## ENTRIES SUPPLIED
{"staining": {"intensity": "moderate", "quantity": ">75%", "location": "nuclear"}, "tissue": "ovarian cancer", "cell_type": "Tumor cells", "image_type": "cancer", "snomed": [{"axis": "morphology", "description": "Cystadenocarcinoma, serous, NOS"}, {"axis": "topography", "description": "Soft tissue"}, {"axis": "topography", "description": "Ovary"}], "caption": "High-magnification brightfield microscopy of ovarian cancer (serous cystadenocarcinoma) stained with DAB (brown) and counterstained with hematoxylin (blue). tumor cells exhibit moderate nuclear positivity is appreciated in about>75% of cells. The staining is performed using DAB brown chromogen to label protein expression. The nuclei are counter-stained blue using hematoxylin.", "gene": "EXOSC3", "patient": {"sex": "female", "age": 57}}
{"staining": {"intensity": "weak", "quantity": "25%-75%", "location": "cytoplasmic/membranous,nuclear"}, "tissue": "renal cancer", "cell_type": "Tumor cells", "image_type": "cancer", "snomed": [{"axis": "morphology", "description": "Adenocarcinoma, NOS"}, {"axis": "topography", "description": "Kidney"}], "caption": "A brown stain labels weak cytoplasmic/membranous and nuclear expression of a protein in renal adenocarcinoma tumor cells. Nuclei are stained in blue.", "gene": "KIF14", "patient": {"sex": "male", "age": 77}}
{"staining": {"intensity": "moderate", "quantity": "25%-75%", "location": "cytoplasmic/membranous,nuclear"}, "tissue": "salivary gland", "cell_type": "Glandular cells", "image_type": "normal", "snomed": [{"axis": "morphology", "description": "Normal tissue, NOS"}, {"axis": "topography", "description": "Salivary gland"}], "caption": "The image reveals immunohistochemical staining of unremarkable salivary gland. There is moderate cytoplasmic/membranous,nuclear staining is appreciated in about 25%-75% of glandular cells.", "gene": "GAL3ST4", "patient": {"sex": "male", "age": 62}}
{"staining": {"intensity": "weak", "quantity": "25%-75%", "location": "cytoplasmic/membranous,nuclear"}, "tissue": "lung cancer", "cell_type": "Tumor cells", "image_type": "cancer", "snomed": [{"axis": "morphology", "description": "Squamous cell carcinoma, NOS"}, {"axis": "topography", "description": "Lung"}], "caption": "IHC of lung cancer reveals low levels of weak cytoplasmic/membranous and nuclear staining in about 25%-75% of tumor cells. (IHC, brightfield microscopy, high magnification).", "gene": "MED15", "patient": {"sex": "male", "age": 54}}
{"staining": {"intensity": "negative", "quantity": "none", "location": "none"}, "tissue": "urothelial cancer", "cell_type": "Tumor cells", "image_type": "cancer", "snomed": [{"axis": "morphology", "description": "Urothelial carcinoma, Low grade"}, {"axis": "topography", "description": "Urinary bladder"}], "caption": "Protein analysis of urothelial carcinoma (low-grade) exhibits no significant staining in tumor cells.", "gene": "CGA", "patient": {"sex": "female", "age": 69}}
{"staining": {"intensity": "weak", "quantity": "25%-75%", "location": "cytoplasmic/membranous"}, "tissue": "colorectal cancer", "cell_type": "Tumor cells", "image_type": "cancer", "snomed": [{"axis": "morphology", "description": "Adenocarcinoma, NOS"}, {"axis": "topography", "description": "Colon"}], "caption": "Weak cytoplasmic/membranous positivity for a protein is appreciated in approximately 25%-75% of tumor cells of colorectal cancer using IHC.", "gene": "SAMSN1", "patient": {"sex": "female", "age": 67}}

## WHAT IS REQUIRED
Beginning with the line that has "brown stain labels" and ending with the line that has "image reveals immunohistochemical", set down the lines above exactly and include no others.

## OUTPUT OF THE TASK
{"staining": {"intensity": "weak", "quantity": "25%-75%", "location": "cytoplasmic/membranous,nuclear"}, "tissue": "renal cancer", "cell_type": "Tumor cells", "image_type": "cancer", "snomed": [{"axis": "morphology", "description": "Adenocarcinoma, NOS"}, {"axis": "topography", "description": "Kidney"}], "caption": "A brown stain labels weak cytoplasmic/membranous and nuclear expression of a protein in renal adenocarcinoma tumor cells. Nuclei are stained in blue.", "gene": "KIF14", "patient": {"sex": "male", "age": 77}}
{"staining": {"intensity": "moderate", "quantity": "25%-75%", "location": "cytoplasmic/membranous,nuclear"}, "tissue": "salivary gland", "cell_type": "Glandular cells", "image_type": "normal", "snomed": [{"axis": "morphology", "description": "Normal tissue, NOS"}, {"axis": "topography", "description": "Salivary gland"}], "caption": "The image reveals immunohistochemical staining of unremarkable salivary gland. There is moderate cytoplasmic/membranous,nuclear staining is appreciated in about 25%-75% of glandular cells.", "gene": "GAL3ST4", "patient": {"sex": "male", "age": 62}}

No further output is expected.